Por su parte, la mente de Alegría de la Huerta también procesaba datos a velocidad de vértigo. La sensación de poder que le daba aquella situación era tan abrumadora como placentera.
«El objetivo se mueve torpemente / si lo presiono un poco más sufrirá un choque hipoglucémico / o a lo mejor lo derribo antes / es improbable que resista una serie de patadas / efectivamente no las puede parar sólo con un brazo / le he dado en la cabeza / me retiro / se tambalea / pone los ojos en blanco / cae / lo remato luego voy a por la otra fulana y me largo / misión cumplida».
Alegría de la Huerta sacó el cuchillo de su funda y se acercó al coronel Hintikka. Fue su último acto. La certera patada a los testículos hizo que se doblara, y con la mano sana su enemigo le pinzó en el cuello y lo dejó fuera de combate.

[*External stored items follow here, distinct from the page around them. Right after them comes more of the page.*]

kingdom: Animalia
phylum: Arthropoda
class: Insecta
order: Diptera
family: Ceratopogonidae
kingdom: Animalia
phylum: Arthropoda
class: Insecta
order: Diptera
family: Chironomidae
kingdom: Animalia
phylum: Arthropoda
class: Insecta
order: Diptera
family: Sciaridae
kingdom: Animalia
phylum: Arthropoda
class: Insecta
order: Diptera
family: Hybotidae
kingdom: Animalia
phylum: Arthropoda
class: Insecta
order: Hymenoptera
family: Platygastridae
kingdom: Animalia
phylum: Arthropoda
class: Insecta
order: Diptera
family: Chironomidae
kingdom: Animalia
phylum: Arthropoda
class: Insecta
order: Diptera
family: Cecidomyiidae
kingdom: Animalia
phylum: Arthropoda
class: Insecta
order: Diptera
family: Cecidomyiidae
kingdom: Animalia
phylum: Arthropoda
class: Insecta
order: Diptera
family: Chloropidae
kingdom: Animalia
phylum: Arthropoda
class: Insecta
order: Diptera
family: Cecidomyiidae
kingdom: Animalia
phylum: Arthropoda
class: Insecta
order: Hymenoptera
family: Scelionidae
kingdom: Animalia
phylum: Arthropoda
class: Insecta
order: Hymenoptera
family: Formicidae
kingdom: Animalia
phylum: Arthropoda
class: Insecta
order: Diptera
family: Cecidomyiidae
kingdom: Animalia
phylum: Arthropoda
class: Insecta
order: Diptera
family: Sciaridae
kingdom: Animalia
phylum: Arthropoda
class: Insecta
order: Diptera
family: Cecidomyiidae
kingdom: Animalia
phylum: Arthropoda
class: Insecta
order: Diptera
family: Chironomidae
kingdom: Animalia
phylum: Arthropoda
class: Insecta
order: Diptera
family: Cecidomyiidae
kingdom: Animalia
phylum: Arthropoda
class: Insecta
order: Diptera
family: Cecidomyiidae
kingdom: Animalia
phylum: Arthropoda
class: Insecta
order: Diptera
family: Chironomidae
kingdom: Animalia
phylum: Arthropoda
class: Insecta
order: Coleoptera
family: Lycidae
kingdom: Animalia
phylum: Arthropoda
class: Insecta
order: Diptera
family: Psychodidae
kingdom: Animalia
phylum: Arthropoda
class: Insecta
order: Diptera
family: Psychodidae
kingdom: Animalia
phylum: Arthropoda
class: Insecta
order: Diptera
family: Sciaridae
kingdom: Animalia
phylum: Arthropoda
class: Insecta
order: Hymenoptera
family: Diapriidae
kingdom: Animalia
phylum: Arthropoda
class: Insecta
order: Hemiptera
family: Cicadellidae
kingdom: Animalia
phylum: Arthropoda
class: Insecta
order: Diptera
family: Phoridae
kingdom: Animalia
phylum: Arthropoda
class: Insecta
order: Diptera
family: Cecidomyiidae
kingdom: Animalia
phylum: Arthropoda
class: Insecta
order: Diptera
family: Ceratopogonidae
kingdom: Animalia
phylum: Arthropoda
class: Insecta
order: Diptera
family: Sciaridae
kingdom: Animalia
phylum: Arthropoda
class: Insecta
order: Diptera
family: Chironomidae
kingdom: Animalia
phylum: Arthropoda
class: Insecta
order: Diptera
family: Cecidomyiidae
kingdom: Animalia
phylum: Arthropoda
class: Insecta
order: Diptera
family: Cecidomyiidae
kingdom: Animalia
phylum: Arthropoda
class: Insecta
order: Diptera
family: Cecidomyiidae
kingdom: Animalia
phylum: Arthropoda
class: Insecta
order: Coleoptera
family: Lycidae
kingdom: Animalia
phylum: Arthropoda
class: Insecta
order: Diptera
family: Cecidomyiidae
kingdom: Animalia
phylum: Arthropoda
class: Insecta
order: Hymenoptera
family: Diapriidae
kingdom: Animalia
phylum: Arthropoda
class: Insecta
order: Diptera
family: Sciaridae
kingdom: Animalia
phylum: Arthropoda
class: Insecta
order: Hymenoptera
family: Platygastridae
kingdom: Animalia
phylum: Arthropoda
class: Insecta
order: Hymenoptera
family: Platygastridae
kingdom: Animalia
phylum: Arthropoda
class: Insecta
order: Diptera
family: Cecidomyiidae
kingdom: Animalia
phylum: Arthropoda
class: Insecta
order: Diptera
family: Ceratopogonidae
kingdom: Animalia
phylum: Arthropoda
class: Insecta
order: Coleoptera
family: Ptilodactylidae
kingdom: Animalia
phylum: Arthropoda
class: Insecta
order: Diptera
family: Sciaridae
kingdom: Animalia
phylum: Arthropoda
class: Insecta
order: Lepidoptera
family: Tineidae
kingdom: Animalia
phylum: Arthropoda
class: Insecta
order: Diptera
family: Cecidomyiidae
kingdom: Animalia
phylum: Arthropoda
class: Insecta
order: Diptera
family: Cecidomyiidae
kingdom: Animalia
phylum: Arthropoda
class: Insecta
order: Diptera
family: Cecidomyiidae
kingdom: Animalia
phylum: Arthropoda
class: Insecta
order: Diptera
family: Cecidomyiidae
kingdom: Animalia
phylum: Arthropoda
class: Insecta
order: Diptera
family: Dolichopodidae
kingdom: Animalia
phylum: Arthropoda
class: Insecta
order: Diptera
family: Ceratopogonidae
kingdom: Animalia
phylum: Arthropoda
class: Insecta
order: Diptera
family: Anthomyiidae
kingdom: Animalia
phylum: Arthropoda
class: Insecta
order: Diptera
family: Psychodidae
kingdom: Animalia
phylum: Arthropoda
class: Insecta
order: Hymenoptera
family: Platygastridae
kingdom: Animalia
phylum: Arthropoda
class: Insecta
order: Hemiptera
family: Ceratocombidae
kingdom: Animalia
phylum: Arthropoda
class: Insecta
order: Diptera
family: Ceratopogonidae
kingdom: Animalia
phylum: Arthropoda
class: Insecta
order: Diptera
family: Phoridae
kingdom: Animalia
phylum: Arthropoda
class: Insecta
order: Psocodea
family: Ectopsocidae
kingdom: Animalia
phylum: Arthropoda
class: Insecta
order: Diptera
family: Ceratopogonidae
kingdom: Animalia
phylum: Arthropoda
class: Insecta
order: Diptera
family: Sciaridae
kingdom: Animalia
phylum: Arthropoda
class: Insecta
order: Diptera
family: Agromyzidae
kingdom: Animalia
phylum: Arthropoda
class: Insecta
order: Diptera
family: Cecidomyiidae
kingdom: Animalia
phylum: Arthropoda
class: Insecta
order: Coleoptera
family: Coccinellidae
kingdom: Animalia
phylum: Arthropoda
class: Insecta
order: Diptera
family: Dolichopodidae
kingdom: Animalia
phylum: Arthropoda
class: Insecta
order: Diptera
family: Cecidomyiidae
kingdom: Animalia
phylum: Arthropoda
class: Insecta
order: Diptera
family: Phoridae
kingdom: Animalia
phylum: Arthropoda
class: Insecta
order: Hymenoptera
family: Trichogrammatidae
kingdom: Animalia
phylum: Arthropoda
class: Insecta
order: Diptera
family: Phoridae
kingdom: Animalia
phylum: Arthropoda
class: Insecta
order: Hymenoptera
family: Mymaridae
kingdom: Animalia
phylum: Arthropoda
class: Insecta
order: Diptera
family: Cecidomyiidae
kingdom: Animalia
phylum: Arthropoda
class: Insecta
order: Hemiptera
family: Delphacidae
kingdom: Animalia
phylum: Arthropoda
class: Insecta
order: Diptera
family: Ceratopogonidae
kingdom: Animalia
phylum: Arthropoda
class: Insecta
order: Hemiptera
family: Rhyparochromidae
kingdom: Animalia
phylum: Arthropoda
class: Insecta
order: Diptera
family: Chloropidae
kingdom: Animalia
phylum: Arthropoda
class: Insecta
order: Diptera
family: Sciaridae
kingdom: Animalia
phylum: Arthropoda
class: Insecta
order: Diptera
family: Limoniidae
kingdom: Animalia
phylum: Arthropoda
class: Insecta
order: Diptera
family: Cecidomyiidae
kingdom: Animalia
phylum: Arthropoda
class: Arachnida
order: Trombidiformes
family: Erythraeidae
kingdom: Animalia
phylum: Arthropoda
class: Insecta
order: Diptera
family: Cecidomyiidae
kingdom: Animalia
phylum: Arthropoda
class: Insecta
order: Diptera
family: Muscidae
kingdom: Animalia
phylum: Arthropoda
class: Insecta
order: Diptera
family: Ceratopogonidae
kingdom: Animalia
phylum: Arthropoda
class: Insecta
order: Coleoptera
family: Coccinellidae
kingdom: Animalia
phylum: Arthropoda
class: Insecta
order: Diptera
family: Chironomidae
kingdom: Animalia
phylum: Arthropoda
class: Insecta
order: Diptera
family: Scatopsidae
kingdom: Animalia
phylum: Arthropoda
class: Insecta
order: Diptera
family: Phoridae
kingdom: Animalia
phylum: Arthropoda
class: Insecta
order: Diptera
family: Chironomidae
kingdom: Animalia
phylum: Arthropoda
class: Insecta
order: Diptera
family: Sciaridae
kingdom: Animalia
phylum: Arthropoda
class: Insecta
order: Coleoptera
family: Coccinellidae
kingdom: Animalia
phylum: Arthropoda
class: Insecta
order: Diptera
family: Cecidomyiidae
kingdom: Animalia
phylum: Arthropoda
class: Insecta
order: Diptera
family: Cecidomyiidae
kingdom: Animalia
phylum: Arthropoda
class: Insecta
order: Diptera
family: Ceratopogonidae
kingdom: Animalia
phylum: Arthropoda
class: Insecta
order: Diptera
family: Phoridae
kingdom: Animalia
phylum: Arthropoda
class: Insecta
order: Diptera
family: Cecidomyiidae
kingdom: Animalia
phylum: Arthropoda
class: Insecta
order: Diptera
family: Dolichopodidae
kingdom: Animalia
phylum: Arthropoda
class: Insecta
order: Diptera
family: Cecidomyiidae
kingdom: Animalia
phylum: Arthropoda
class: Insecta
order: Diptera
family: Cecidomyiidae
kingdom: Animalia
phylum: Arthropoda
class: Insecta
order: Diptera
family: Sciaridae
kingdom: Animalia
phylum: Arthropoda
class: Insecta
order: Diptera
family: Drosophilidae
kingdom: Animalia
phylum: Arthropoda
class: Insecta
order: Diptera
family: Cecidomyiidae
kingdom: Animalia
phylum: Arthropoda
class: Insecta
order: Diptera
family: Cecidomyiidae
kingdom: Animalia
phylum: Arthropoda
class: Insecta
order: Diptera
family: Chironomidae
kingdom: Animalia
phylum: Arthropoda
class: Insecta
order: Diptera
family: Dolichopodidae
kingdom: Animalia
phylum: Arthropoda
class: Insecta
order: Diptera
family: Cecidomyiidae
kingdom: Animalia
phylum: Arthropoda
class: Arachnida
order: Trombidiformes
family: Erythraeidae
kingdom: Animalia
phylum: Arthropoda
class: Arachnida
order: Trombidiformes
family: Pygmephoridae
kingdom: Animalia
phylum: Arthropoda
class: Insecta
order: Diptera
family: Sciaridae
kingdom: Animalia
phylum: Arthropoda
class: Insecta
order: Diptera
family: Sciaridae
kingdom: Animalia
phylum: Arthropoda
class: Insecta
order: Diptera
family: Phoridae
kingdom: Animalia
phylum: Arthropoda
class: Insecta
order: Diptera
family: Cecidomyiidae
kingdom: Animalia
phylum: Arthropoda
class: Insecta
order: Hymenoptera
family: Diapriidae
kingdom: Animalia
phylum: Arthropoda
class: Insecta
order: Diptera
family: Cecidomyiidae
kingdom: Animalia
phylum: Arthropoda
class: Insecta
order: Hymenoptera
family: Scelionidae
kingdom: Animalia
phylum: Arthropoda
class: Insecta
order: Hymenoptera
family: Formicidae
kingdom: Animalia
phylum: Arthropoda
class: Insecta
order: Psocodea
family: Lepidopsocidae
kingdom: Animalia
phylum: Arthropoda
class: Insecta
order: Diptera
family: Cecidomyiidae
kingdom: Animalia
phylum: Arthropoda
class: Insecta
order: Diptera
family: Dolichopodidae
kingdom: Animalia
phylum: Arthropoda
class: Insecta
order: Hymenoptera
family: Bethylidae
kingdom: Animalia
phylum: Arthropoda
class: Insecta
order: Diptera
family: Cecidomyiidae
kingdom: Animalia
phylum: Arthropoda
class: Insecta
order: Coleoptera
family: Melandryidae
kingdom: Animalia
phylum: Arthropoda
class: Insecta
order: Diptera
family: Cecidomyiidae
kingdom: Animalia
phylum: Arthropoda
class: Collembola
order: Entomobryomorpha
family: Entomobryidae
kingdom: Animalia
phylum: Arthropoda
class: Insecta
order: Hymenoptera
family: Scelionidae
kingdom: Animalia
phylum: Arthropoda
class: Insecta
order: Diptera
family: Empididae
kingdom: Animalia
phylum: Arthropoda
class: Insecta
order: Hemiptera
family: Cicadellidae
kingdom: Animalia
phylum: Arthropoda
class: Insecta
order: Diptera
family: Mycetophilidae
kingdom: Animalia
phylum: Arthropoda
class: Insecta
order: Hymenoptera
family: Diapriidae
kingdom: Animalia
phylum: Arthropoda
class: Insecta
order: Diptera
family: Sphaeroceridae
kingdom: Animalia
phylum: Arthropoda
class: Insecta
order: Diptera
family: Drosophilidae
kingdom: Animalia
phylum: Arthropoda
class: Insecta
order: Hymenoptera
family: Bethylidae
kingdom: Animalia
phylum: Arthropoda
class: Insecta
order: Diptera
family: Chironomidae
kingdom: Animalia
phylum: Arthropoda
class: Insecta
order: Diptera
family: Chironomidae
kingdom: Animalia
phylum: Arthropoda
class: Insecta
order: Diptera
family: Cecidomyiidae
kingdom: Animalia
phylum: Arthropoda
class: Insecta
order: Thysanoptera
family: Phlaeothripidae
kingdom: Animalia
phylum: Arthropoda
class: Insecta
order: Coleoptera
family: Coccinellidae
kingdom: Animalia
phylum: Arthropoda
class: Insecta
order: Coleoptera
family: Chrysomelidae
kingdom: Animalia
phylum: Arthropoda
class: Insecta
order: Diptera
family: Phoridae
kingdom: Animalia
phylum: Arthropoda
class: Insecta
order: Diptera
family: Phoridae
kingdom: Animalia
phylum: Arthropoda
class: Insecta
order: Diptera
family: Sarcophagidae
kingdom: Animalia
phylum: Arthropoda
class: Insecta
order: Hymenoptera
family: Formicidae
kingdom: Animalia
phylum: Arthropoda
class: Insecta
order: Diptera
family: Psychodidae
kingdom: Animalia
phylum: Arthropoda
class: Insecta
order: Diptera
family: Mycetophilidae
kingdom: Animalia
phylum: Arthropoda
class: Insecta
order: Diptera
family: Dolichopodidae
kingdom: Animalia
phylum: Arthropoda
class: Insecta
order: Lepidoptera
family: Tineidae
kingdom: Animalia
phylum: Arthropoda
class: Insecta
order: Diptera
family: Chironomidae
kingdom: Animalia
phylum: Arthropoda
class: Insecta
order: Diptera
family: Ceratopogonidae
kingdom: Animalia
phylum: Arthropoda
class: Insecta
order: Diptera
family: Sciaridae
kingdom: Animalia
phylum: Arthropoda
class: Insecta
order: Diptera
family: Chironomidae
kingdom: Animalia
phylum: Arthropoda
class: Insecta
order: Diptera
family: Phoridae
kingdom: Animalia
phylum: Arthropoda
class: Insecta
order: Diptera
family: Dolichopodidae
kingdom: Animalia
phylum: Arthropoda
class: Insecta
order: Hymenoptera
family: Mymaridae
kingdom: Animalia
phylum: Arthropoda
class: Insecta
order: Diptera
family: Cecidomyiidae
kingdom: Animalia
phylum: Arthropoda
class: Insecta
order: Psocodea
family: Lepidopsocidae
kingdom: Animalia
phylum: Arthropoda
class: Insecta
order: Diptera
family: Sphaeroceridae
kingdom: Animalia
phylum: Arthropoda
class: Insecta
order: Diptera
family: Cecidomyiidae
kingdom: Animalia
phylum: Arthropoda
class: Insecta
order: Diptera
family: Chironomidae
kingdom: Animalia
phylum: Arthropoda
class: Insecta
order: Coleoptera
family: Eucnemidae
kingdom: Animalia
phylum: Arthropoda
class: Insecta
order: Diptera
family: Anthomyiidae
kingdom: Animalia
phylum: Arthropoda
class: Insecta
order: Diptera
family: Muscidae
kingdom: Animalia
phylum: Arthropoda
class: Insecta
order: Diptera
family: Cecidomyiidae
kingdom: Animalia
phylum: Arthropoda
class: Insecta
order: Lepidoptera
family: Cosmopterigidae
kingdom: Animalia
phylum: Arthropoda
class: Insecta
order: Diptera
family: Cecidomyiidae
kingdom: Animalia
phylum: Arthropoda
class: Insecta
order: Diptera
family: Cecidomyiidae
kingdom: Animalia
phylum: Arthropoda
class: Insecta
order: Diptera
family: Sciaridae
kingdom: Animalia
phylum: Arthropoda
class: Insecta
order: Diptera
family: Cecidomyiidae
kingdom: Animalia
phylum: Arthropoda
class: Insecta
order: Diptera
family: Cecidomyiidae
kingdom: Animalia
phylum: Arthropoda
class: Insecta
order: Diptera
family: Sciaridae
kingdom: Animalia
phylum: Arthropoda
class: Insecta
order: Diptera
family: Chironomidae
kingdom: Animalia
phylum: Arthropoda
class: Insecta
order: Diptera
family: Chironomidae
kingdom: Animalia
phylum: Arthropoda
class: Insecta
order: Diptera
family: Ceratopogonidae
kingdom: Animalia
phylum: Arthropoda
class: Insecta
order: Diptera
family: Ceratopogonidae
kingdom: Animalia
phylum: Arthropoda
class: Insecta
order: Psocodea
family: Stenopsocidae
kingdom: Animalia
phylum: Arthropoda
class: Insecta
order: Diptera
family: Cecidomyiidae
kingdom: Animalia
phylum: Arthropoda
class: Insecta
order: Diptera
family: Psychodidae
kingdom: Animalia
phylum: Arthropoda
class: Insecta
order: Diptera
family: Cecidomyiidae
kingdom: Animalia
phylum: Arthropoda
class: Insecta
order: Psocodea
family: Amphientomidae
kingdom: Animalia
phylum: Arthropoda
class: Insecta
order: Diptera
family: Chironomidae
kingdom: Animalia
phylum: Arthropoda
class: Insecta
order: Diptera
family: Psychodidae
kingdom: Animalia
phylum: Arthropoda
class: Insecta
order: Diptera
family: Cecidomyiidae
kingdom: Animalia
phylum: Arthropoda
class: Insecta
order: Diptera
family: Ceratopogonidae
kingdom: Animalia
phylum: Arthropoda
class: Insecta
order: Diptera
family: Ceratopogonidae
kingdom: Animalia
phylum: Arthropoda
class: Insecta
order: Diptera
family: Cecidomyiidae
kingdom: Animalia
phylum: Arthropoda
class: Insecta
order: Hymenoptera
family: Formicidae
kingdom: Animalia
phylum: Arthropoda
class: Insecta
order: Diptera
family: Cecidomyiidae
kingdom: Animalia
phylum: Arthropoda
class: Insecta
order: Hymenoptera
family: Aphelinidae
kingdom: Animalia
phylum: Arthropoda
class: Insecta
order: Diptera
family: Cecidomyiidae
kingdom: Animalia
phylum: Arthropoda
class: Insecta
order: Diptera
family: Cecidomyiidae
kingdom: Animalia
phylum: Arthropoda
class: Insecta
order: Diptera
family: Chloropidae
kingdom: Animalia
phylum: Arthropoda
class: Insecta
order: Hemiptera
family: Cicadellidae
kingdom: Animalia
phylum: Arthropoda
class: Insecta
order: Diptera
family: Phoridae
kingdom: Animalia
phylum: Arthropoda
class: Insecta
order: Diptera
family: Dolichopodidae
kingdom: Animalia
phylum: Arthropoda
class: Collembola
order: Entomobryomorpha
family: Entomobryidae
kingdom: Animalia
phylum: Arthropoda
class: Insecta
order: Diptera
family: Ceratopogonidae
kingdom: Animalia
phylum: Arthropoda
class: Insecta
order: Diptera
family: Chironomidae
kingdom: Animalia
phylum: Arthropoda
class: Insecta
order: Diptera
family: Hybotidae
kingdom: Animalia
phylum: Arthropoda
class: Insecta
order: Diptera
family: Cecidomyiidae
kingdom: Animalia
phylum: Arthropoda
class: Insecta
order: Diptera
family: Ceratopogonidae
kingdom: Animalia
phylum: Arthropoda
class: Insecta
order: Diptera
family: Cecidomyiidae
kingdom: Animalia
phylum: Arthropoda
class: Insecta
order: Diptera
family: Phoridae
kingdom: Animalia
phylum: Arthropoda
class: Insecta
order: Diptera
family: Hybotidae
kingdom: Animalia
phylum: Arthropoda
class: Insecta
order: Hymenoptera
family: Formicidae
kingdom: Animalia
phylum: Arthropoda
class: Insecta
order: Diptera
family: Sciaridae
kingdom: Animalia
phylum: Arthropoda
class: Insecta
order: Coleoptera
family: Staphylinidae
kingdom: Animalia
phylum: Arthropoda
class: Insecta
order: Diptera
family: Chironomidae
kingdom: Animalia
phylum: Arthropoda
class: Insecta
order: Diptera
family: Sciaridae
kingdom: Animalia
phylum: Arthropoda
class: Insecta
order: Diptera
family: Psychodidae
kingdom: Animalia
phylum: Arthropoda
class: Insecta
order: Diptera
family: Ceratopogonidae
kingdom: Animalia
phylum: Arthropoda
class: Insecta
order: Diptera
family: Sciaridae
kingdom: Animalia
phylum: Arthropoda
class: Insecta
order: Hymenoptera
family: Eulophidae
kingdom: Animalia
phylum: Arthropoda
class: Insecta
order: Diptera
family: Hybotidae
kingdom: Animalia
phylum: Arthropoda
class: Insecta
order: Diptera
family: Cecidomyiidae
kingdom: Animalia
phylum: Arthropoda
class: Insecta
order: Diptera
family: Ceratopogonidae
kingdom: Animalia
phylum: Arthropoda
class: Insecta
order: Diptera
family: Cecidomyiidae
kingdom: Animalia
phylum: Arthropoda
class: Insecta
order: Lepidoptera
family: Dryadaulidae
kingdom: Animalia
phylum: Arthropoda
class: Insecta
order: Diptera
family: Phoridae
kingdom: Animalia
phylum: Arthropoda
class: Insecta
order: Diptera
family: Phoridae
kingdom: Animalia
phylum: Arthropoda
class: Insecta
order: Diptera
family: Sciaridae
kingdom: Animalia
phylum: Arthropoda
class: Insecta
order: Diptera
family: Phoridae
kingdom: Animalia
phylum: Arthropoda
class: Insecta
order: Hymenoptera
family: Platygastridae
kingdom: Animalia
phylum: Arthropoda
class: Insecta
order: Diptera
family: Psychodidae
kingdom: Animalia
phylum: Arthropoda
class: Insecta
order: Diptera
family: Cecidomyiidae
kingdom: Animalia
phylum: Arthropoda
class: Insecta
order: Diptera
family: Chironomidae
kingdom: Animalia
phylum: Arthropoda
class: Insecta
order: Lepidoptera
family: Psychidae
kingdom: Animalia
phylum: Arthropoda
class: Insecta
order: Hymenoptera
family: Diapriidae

Daniel volvió a desplomarse en el suelo, junto a su enemigo. Aquel cabroncete estaba tan orgulloso de su habilidad de entrar en modo de combate, era tan consciente de su superioridad, que había olvidado algo tan básico como la experiencia. El truco de hacerse el muerto era tan viejo que el hecho de que funcionara resultaba decepcionante. En el fondo, los militares republicanos seguían siendo unos pardillos.
Daniel sintió náuseas y vértigo. Pese a todo, Alegría de la Huerta le había propinado una soberana paliza. Desbloqueó la transmisión de impulsos nerviosos con objeto de que el dolor lo mantuviera despierto, pero ni con ésas. Se desmayó, esta vez de verdad, y no llegó a oír el ruido que hacían los vehículos al aproximarse. Le habría gustado permanecer despierto, más que nada porque cabía la posibilidad de que entre los que acudían a auxiliarlo estuviera el traidor y lo despachara disimuladamente. Ahora simplemente tenía que confiar en la suerte.